Memory chip prices are expected to rise as much as 63% this quarter, driven almost entirely by demand from AI data centers. For two of the world’s largest gaming companies, that translates directly into higher component costs and tighter margins.
Sony’s balancing act: sales down, profits up
Sony has projected a 6% decline in annual gaming sales, bringing the figure down to $28B for the fiscal year. The culprits are twofold: surging memory chip costs and waning PlayStation 5 hardware sales.
Despite that revenue drop, Sony expects gaming profits to climb 30%. Stronger first-party software performance and the absence of prior impairment losses are carrying the profit line even as the top line shrinks.
Nintendo feels the same heat
Nintendo is navigating the same turbulence. The company has expressed concerns over memory price impacts on gaming margins.
Nintendo’s situation carries an extra wrinkle. The company is preparing for the launch of its next-generation Switch successor while facing supply challenges that could delay releases or lead to price increases.
Both companies are also contending with rising semiconductor and logistics costs beyond just memory chips, which are reshaping their supply chains in the gaming industry.
Why AI is to blame
AI data centers need enormous quantities of high-bandwidth memory to train and run large language models, pulling supply away from other industries.
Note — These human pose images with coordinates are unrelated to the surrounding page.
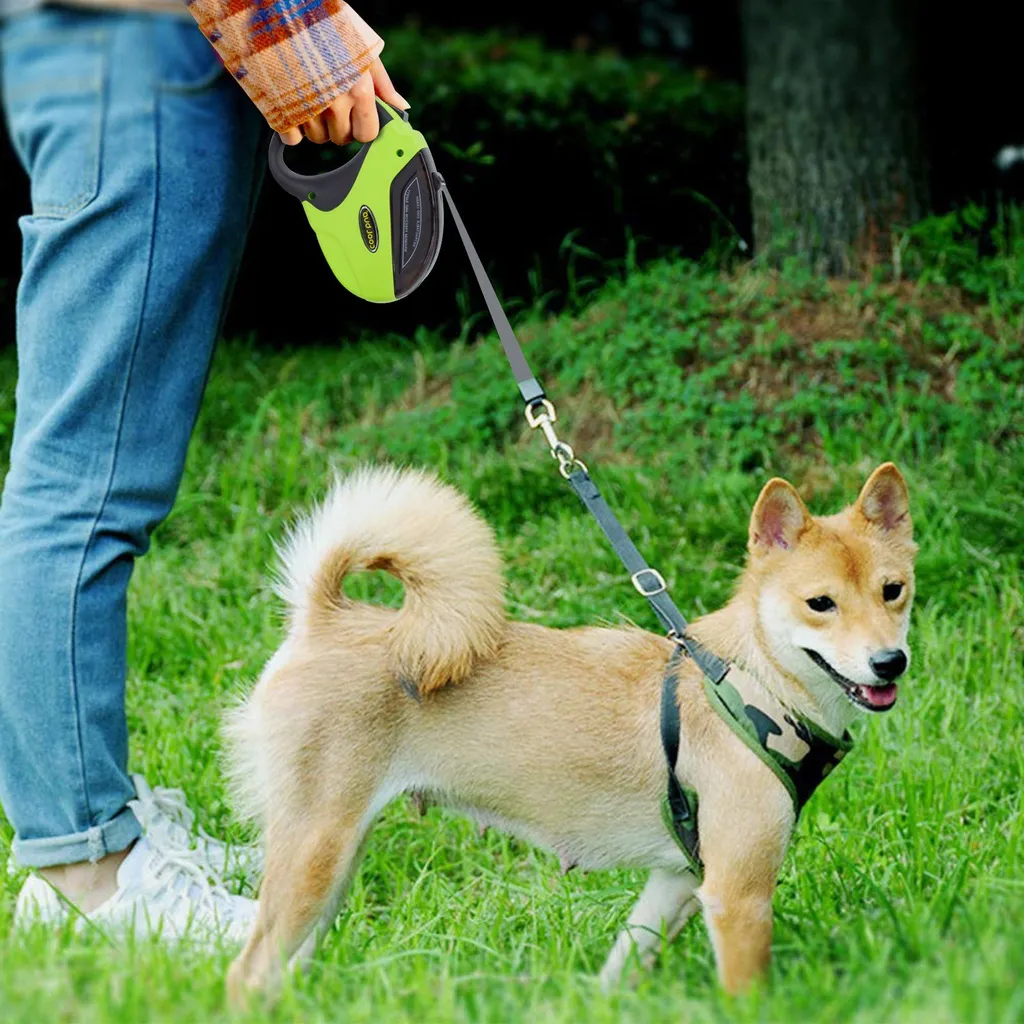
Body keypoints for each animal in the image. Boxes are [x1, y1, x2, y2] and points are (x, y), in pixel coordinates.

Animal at [228, 458, 917, 999]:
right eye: (820, 603)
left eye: (893, 591)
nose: (891, 662)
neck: (748, 680)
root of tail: (324, 617)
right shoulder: (738, 897)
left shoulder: (678, 882)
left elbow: (622, 967)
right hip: (314, 859)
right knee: (248, 973)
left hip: (332, 873)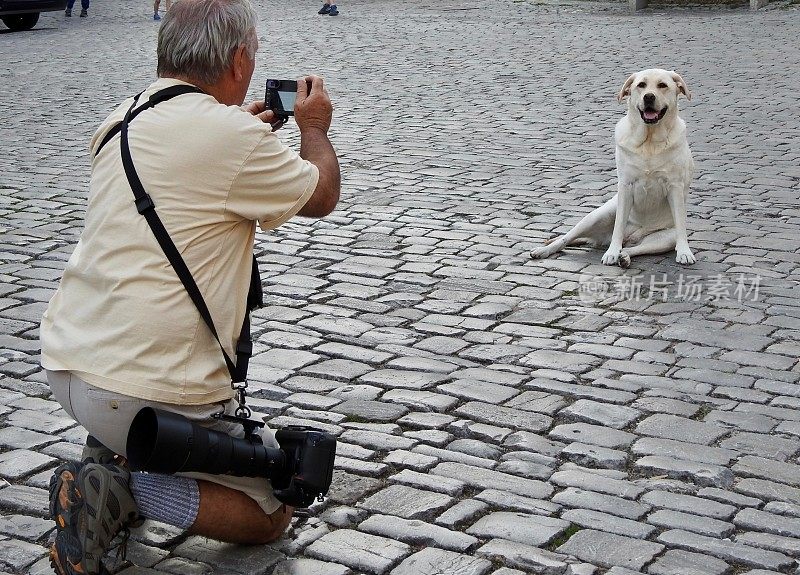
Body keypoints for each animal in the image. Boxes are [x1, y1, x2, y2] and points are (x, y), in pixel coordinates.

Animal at [532, 69, 692, 268]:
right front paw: (611, 253)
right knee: (566, 238)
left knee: (636, 247)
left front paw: (685, 252)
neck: (649, 143)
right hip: (597, 216)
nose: (649, 96)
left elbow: (681, 227)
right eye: (641, 85)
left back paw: (625, 256)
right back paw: (544, 250)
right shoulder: (626, 186)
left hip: (664, 238)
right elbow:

Major companies like Nvidia and AMD have prioritized high-bandwidth DRAM and HBM for GPUs, thereby neglecting the consumer gaming sector.
For investors, the divergence in Sony’s numbers tells the real story. Revenue declining while profits rise suggests the company is successfully insulating itself from hardware cost pressures through its software ecosystem, driven by stronger first-party software performance and the absence of prior impairment losses.
Nintendo investors should watch hardware pricing decisions closely. If the company announces next-generation hardware at a price point higher than expected, or delays launches or adjusts specs downward, memory costs are the likely reason.